許攸は曹操に面会すると、袁紹軍の食料の大半が烏巣にあることを教え、そこを強襲して食料を焼き払えば、この戦いに勝利できると告げました。

曹操軍の幹部たちは許攸のもたらした情報を信用しませんでしたが、荀攸はこれが決定的な勝機であることをすぐに理解し、許攸の策を用いるべきだと曹操に進言しました。

これを受けて曹操はただちに決断し、自ら5千の兵を率いて烏巣に向けて進軍を開始します。

そして守備についていた淳于瓊の部隊を強襲し、激しい戦いが展開されました。

袁紹が対応を誤る

烏巣が襲撃されていることが袁紹の本陣にも伝わり、すぐに対応が協議されます。

この時に郭図は「曹操が不在の隙をつき、本陣を襲撃して撃破すれば、曹操は引き返さざるを得なくなって撤退するでしょうから、烏巣に援軍を送る必要はありません」と意見を述べました。

これに対し、将軍の張郃(ちょうこう)は「曹操軍の本陣は守りが固く、容易に討ち破ることはできません。

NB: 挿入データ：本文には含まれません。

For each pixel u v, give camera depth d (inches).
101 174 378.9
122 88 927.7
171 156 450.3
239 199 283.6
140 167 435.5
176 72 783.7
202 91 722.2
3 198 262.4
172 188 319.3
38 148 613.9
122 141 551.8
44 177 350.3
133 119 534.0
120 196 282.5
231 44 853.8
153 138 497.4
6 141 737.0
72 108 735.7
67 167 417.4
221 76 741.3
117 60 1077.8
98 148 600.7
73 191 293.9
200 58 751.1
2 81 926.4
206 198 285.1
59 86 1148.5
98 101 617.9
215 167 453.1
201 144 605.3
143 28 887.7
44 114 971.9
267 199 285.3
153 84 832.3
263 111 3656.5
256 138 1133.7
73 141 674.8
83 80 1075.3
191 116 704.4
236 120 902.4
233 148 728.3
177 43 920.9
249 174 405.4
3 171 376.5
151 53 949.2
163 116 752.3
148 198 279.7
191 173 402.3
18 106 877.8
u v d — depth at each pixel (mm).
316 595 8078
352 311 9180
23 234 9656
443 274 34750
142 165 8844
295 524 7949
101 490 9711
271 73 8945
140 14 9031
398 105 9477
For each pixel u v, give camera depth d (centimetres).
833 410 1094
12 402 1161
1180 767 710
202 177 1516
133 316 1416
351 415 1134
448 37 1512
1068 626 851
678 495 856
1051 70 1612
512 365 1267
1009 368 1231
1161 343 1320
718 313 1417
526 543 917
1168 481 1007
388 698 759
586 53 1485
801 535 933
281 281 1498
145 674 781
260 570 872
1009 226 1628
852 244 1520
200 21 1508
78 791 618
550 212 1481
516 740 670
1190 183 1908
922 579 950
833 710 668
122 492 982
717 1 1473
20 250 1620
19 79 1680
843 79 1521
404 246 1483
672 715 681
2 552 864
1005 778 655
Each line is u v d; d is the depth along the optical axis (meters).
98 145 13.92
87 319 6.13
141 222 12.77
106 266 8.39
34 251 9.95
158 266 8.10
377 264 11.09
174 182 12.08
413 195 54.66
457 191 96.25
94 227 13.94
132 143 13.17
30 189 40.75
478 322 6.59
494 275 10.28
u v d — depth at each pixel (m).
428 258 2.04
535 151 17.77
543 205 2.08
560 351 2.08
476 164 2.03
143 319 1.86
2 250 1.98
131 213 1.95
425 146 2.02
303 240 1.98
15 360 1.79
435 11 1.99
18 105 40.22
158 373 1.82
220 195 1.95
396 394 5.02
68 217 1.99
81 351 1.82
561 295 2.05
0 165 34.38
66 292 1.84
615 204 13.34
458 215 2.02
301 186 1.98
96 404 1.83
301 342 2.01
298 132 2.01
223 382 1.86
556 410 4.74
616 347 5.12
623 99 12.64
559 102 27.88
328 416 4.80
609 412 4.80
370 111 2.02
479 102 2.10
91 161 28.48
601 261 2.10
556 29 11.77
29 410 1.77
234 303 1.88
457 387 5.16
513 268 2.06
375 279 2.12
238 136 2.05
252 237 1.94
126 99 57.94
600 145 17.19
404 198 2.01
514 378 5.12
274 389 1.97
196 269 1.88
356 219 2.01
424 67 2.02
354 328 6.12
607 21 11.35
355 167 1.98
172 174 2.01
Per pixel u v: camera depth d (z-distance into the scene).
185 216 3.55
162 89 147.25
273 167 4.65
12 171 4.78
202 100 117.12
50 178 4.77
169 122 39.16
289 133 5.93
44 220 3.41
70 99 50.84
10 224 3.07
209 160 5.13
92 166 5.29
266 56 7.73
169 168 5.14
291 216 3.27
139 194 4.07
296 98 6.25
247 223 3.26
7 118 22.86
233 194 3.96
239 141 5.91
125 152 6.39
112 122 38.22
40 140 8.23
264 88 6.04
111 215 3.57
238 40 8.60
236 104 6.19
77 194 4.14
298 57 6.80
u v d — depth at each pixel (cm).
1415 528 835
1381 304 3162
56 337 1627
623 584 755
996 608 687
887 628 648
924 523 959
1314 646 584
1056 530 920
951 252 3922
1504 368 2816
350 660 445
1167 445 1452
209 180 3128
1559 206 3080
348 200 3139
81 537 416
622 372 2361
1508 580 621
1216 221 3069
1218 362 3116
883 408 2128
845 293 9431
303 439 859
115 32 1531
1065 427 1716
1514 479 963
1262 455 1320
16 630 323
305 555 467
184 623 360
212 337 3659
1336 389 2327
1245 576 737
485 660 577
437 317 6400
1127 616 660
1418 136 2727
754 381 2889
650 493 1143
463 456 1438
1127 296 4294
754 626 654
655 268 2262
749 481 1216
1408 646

それよりも淳于瓊への救援に全力を差し向けるべきです」と主張しました。

これを受け、袁紹は両者の意見をともに採用する、という中途半端な措置を取ってしまいました。

その上、本陣の攻撃に反対した張郃を、その担当者に任命するという誤りを犯します。

烏巣には軽騎兵を向かわせ、本陣の攻撃に重歩兵を用いるという決定を下したため、どちらの作戦にも不足な兵力を向かわせることになる、という状況を作り出すことにもなりました。

烏巣の部隊が壊滅する

袁紹がたいした援軍を送らなかったことが災いし、烏巣の守備隊は壊滅の憂き目にあいました。

淳于瓊は曹操軍の楽進に討ち取られ、その配下の部将たちもことごとく戦死しています。

曹操本人が率いる軍に対抗するには、軽騎兵の支援だけでは不足だったようです。

こうして烏巣を占拠した曹操は備蓄されていた食料を焼き払い、袁紹軍の継戦能力を失わせます。

張郃が曹操軍に降伏する

張郃は曹操軍の本陣を攻めましたが、自身が予想した通りにその守りは固く、守将の曹洪が巧みに指揮を取ったこともあり、撃退されてしまいました。

自分が反対した役目を押し付けられ、そのうえ烏巣が陥落したという情報も伝わってきたことで、張郃は袁紹を見限り、曹操軍に降伏しました。

この時に袁紹の陣営では、責任を取らされることを恐れた郭図が張郃らを貶める発言をしており、そういった状況も伝わっていたと思われます。

こうして烏巣をめぐる攻防が行われたその日に、袁紹は食料も優れた将軍をも失い、これ以上戦いを続けることが不可能となりました。

袁紹の敗走と、沮授と田豊の死

袁紹はやむなく敗北を認めて本拠の冀州へと撤退し、官渡の戦いは曹操の勝利に終わりました。

この時に沮授は黄河を渡るのが遅れ、曹操軍に捕縛されてしまいます。

曹操は沮授と旧知の中であり、その優れた能力を買って自軍に降るようにと勧誘しますが、沮授はこれを拒絶します。

このために捕虜にされますが、沮授はその後で脱走を図ったため、曹操軍の兵士によって殺害されてしまいました。

また、袁紹は田豊の作戦を採用せずに敗れたことで、帰還後に彼から嘲笑を受けることになるだろうと予測し、先手を打って処刑してしまいます。

これは田豊と仲が悪かった逢紀のそそのかしを受けての措置だとも言われています。

この結果、袁紹は敗北後の立て直しに必要な二人の優れた人材を失ってしまい、その勢力の衰退が決定づけられます。

沮授も田豊も、ともに能力も忠誠心も高い人物でしたが、この不幸な最期は、仕える主君を誤ったことの結果だと言えるでしょう。

曹操は後に「もしも袁紹が田豊の策を用いていれば、私と袁紹の立場は逆になっていただろう」と田豊のことを高く評価する言葉を残しています。